The natural/home remedies for sugar ants:
- Use equal halves of white vinegar and water in a bottle to spray the sugar ants with. Spray it right on the ants, the entry spots from which the ants come, and the trails they follow. That way you can stop the ants’ pheromone trail production and make them go away and stop coming back.
- You may also try to stop the production of the ants’ pheromone trails with lemon juice. Pour four tablespoons of lemon juice into a spray bottle of 8 ounces in weight. You can even kill the ants with that spray. Also, spray it on their traces or the entry points from which they come so that they will not return.
- Pour some food-grade diatomaceous earth— a white powder made from the remains of diatoms (microalgae)—around your house and on the ant traces. The powder is non-toxic to either humans or pets, but very harmful for insects. Diatomaceous earth is a natural sugar ant killer that kills the ants from the inside by damaging their digestive systems.
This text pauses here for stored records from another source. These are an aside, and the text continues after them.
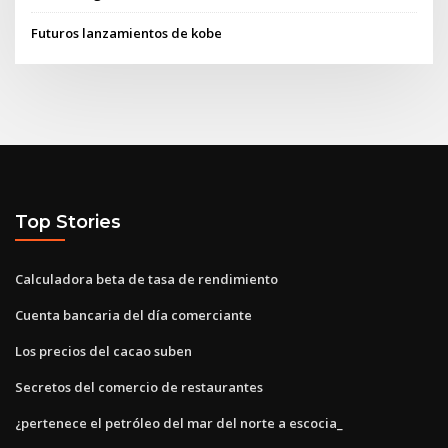
Futuros lanzamientos de kobe
Top Stories
Calculadora beta de tasa de rendimiento
Cuenta bancaria del día comerciante
Los precios del cacao suben
Secretos del comercio de restaurantes
¿pertenece el petróleo del mar del norte a escocia_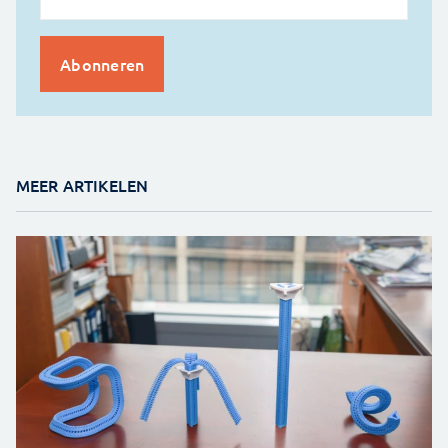
MEER ARTIKELEN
- If you love drinking coffee, you may love your coffee more to know that you can use coffee grounds to repel sugar ants. Ants do hate the smell and acid that coffee produces, as it burns them. Spread the grounds anywhere you want to repel sugar ants.
- Mix a little water with some drops of peppermint or lavender essential oil to make homemade sugar ant repellent. Spray the solution to every part of your kitchen—especially the island and pantry to prevent sugar ant plague in the specific areas.
5. How to kill sugar ants chemically?
Even though natural repellents are always better regarding safety—especially if you have kids or pets at home, it is not wrong for you to know the chemical sugar ant killer as well.
- Make your own homemade sugar ant traps with a mixture of equal halves of honey and boric acid. Stir the mixture together in a bowl to make some paste. Then, put the paste on cardboard and place it exactly where sugar ants get through your house.
- Are you too tired to make homemade sugar ant traps? No worries, you can always buy the ready-made ones. The baits come in many varieties, like honey, caramelized sugar.
- Do you want a quick chemical sugar ant killer? Buy only ant-killing sprays, then. Certainly, it is not a way to kill and repel sugar ants in the whole parts of your house, but it can make an instant killing when you accidentally spot an army of sugar ants lining up to drag your food.
No matter what methods you choose to repel and kill sugar ants, cleanliness is still the key. If you regularly clean your house—especially the kitchen or anywhere else exposed with food remains—and take the trash out every day, you will make sugar ants regret to come.
However, if all methods do not work, relax and leave it all to the experts. We told you how to get rid sugar ants like a pro, NOT as a pro.